----- INFORMATION SHOWN -----

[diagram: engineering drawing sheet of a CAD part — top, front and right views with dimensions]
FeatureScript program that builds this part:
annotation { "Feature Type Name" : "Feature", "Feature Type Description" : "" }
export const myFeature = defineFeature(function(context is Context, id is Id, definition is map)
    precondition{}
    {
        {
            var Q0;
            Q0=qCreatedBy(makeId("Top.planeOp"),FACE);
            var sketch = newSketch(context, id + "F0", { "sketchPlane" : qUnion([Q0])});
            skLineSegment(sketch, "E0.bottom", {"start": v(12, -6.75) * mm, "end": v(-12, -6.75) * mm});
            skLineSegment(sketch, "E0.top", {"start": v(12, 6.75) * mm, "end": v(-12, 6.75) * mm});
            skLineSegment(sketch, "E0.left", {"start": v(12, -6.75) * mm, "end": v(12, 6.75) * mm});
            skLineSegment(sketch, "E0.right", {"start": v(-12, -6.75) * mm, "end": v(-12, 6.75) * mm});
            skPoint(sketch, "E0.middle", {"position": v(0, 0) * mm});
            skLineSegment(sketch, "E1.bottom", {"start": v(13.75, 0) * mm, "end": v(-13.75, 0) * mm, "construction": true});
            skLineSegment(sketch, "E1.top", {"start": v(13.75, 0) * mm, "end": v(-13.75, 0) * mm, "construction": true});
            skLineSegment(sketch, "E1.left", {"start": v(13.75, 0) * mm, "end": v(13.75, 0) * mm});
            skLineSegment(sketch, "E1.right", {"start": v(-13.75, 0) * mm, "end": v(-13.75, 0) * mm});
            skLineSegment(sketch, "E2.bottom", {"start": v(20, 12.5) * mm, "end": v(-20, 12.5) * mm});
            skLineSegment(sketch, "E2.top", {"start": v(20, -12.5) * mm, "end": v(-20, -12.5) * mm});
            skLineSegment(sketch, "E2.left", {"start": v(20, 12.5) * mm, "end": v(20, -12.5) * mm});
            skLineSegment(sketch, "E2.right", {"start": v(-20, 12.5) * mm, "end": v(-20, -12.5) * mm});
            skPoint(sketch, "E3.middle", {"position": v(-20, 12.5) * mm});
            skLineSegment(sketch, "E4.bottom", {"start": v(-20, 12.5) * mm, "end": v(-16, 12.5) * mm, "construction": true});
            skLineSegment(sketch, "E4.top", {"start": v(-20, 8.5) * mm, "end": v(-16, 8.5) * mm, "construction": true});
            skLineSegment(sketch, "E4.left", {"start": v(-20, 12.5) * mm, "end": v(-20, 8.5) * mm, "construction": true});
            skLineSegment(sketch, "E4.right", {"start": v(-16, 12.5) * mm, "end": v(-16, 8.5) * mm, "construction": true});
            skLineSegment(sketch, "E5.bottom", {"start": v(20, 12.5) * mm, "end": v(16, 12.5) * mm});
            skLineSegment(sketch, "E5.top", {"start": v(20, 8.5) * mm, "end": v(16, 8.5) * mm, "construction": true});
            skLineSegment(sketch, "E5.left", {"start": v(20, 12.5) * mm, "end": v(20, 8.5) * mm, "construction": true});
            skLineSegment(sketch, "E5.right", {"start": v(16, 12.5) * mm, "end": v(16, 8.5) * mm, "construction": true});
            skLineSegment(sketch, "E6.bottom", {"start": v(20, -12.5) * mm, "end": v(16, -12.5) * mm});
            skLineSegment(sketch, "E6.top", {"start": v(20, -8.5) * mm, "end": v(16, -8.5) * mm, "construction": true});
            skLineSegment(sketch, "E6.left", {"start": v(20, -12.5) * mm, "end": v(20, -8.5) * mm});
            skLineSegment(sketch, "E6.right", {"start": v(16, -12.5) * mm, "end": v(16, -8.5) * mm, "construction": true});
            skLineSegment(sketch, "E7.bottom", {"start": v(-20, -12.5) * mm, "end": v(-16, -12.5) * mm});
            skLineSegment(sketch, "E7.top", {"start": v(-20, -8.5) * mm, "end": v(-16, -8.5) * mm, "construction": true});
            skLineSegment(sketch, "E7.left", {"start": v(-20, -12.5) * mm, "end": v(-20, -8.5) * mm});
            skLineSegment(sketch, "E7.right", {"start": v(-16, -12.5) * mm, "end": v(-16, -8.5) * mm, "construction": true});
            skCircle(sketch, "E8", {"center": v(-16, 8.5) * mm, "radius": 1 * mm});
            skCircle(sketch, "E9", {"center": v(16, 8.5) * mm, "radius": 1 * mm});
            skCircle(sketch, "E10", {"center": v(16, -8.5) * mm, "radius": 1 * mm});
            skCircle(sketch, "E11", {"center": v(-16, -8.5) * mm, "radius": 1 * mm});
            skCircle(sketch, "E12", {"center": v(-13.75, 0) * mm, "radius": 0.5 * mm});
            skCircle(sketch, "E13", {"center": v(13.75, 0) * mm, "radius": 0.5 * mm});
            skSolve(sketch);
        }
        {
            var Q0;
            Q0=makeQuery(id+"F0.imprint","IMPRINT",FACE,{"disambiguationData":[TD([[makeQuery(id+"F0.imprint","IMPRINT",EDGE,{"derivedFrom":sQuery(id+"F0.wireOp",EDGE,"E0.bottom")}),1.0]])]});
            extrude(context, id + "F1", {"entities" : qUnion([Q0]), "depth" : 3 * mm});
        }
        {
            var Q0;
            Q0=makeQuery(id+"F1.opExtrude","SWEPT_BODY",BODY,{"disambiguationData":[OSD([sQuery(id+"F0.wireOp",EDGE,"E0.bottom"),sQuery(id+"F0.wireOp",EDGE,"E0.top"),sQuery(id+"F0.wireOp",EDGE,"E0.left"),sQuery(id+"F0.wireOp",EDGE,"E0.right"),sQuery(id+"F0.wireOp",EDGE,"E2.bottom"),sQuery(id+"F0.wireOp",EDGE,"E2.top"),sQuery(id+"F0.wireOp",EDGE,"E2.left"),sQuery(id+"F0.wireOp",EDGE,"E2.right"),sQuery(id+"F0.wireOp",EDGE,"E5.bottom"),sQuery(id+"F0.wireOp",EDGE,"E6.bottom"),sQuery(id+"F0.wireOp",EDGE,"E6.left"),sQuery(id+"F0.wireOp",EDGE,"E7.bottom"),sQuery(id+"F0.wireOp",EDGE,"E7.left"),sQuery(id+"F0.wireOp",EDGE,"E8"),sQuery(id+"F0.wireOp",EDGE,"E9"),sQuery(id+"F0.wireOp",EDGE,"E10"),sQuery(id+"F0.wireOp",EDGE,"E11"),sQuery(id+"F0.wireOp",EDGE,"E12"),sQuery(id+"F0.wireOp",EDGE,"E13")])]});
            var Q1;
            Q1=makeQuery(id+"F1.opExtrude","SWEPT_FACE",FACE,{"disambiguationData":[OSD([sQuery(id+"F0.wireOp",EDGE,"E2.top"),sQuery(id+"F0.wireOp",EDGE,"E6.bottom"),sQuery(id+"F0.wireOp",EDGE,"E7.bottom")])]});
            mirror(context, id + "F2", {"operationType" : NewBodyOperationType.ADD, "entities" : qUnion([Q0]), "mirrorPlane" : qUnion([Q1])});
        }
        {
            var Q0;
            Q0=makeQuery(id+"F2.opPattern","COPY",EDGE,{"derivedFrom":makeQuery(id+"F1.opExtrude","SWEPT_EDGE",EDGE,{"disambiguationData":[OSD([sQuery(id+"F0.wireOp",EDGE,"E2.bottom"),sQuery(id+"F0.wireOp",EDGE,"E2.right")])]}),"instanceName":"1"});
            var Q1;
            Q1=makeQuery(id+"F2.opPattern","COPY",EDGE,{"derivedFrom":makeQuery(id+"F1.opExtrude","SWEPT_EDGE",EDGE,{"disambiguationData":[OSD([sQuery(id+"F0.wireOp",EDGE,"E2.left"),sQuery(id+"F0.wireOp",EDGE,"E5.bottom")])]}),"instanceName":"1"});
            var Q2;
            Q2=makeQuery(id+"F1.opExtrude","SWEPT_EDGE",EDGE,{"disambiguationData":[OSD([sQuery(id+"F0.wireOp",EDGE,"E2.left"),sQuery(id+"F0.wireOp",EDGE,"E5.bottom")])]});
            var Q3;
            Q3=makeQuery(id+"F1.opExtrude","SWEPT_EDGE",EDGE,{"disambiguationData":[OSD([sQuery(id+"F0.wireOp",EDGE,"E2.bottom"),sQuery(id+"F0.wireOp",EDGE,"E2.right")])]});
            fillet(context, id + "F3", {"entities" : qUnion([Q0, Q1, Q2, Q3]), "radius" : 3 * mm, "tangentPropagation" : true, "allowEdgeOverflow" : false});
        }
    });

-----

• THE REQUEST: Find each line in the rows above that contains the string "center", and copy those lines out in full.

• FINAL RESULT:
            skCircle(sketch, "E8", {"center": v(-16, 8.5) * mm, "radius": 1 * mm});
            skCircle(sketch, "E9", {"center": v(16, 8.5) * mm, "radius": 1 * mm});
            skCircle(sketch, "E10", {"center": v(16, -8.5) * mm, "radius": 1 * mm});
            skCircle(sketch, "E11", {"center": v(-16, -8.5) * mm, "radius": 1 * mm});
            skCircle(sketch, "E12", {"center": v(-13.75, 0) * mm, "radius": 0.5 * mm});
            skCircle(sketch, "E13", {"center": v(13.75, 0) * mm, "radius": 0.5 * mm});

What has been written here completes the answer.